The dots — which indicate that the name is pronounced “brontay” rather than “bront” — were omitted when the stone tablet commemorating Charlotte, Emily and Anne was erected in the abbey’s Poets’ Corner in October 1939, just after the outbreak of World War II.

They were restored after Brontë historian Sharon Wright, editor of the Brontë Society Gazette, raised the issue with Dean of Westminster David Hoyle. The abbey asked its stonemason to tap in the dots and its conservator to paint them.

“There’s no paper record for anyone complaining about this or mentioning this, so I just wanted to put it right, really,” Wright said. “These three Yorkshire women deserve their place here, but they also deserve to have their name spelled correctly.”

It’s believed the writers’ Irish father Patrick changed the spelling of his surname from Brunty or Prunty when he went to university in England.

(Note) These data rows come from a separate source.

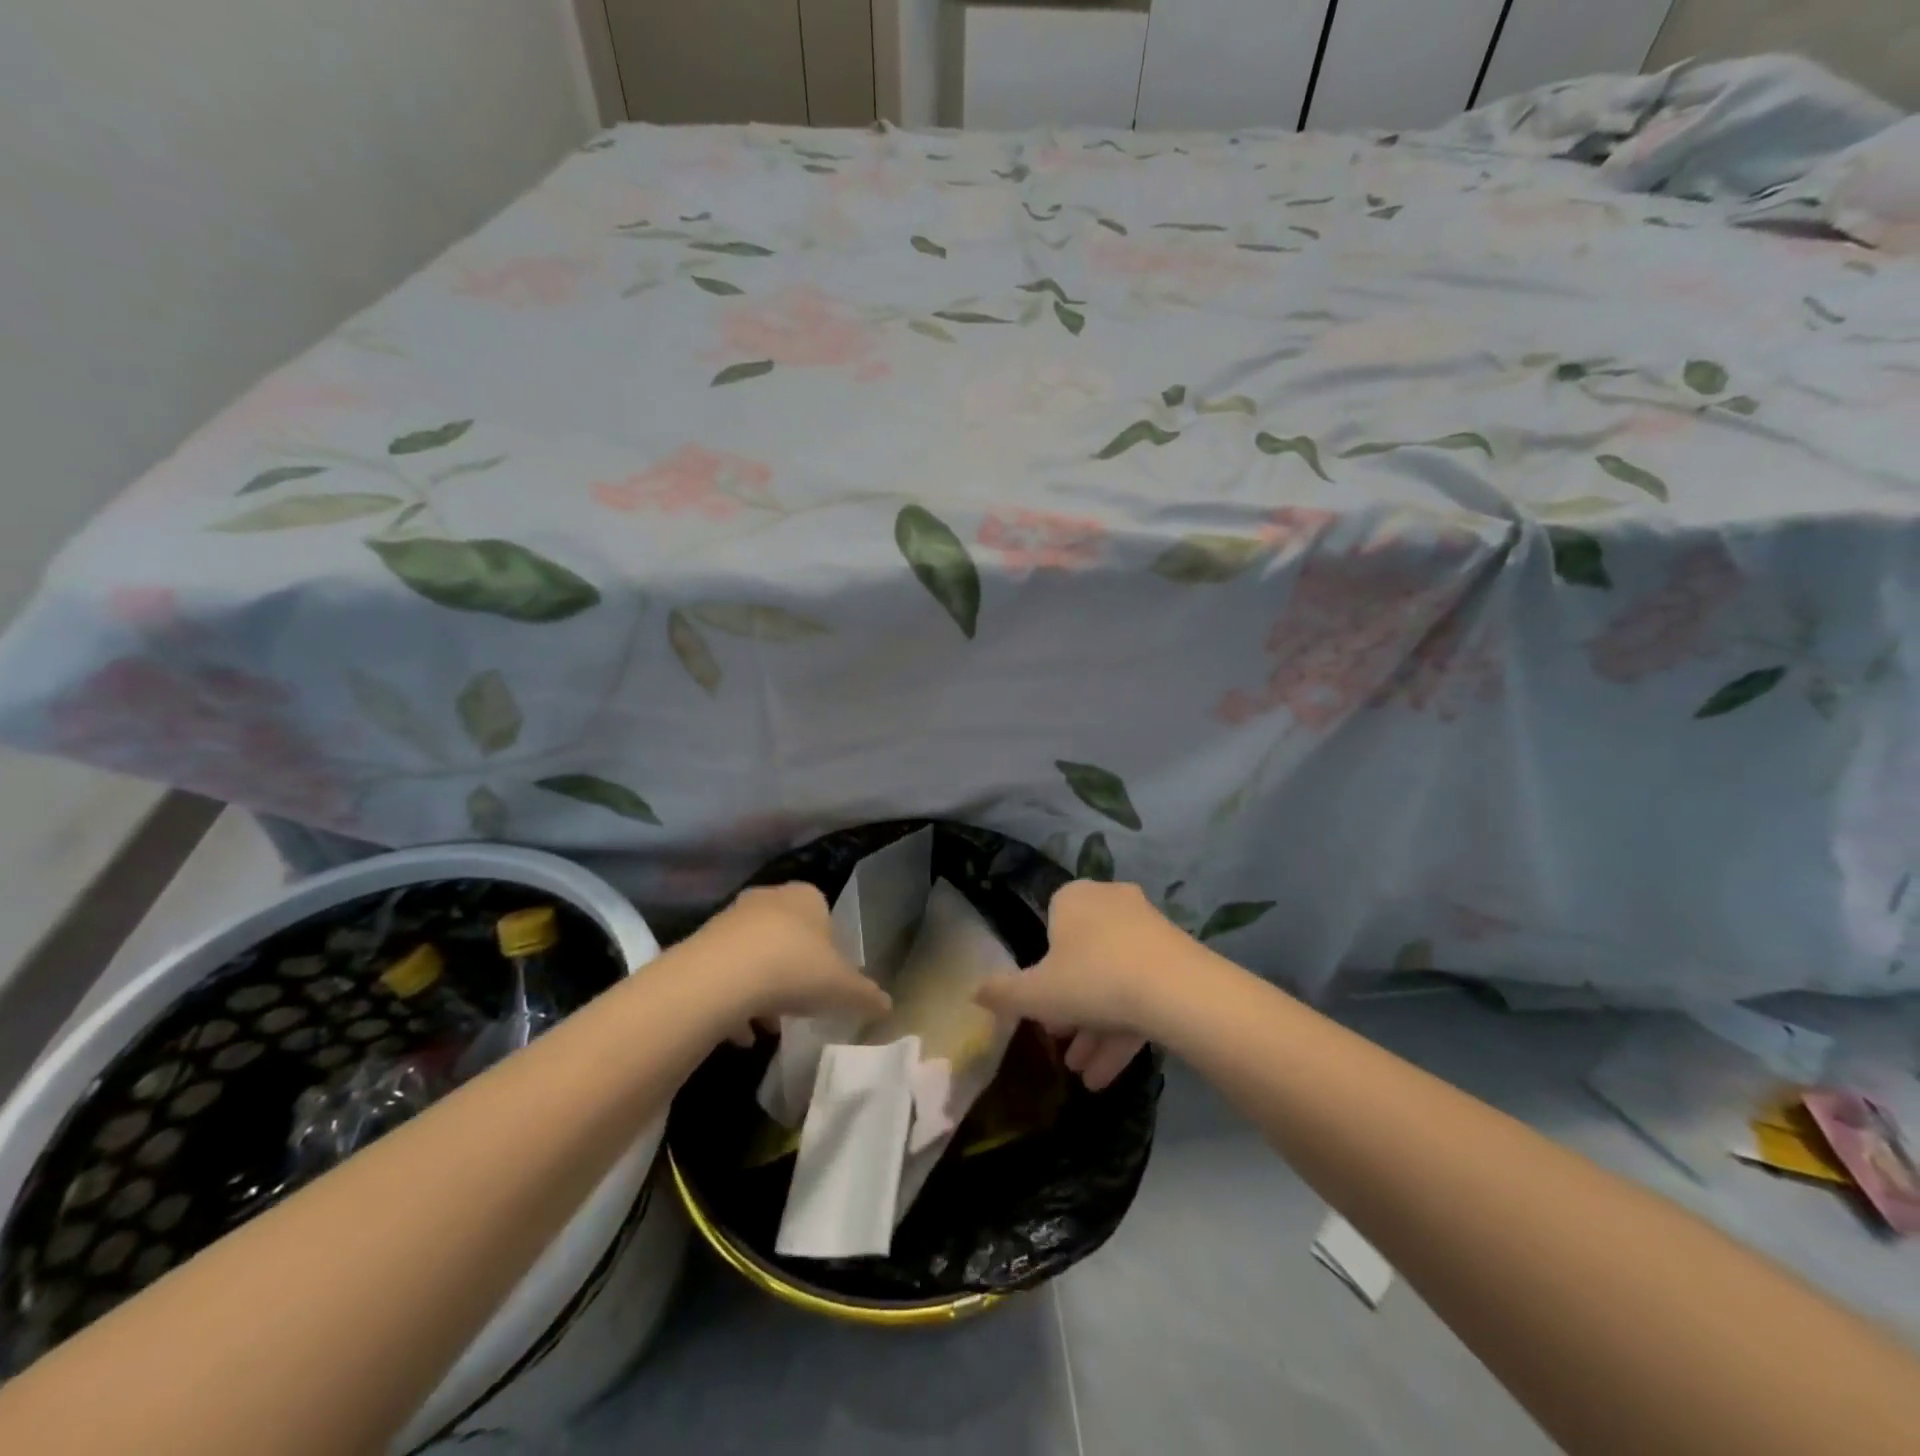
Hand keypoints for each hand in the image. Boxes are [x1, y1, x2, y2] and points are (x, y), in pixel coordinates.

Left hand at [687, 883, 890, 1041]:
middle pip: (786, 936)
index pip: (823, 916)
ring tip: (768, 1027)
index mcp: (806, 897)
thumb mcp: (843, 988)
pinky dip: (733, 1002)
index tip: (827, 983)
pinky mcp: (702, 944)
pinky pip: (724, 974)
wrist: (724, 976)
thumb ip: (866, 995)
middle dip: (792, 970)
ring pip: (754, 955)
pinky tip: (740, 1035)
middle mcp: (769, 899)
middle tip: (799, 1004)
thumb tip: (888, 1006)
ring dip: (761, 989)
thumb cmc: (796, 969)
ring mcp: (731, 919)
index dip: (827, 951)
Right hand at [975, 881, 1192, 1090]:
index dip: (1042, 972)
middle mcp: (1111, 903)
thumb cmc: (1091, 979)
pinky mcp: (1176, 959)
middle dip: (1071, 1010)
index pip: (1050, 927)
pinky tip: (1108, 1075)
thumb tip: (973, 993)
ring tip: (1084, 1075)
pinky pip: (1141, 992)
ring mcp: (1148, 930)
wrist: (1176, 990)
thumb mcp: (1035, 993)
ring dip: (1095, 1029)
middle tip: (1061, 1045)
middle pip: (1082, 960)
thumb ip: (1002, 994)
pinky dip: (1123, 1029)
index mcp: (1074, 899)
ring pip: (1113, 981)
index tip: (1041, 1009)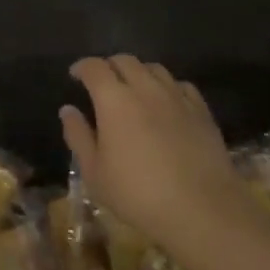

Raised on the wild Yorkshire moors, all three sisters died before they were 40, leaving enduring novels including Charlotte’s “Jane Eyre,” Emily’s “Wuthering Heights” and Anne’s “The Tenant of Wildfell Hall.”

Rebecca Yorke, director of the Brontë Society, welcomed the restoration.

“As the Brontës and their work are loved and respected all over the world, it’s entirely appropriate that their name is spelled correctly on their memorial,” she said.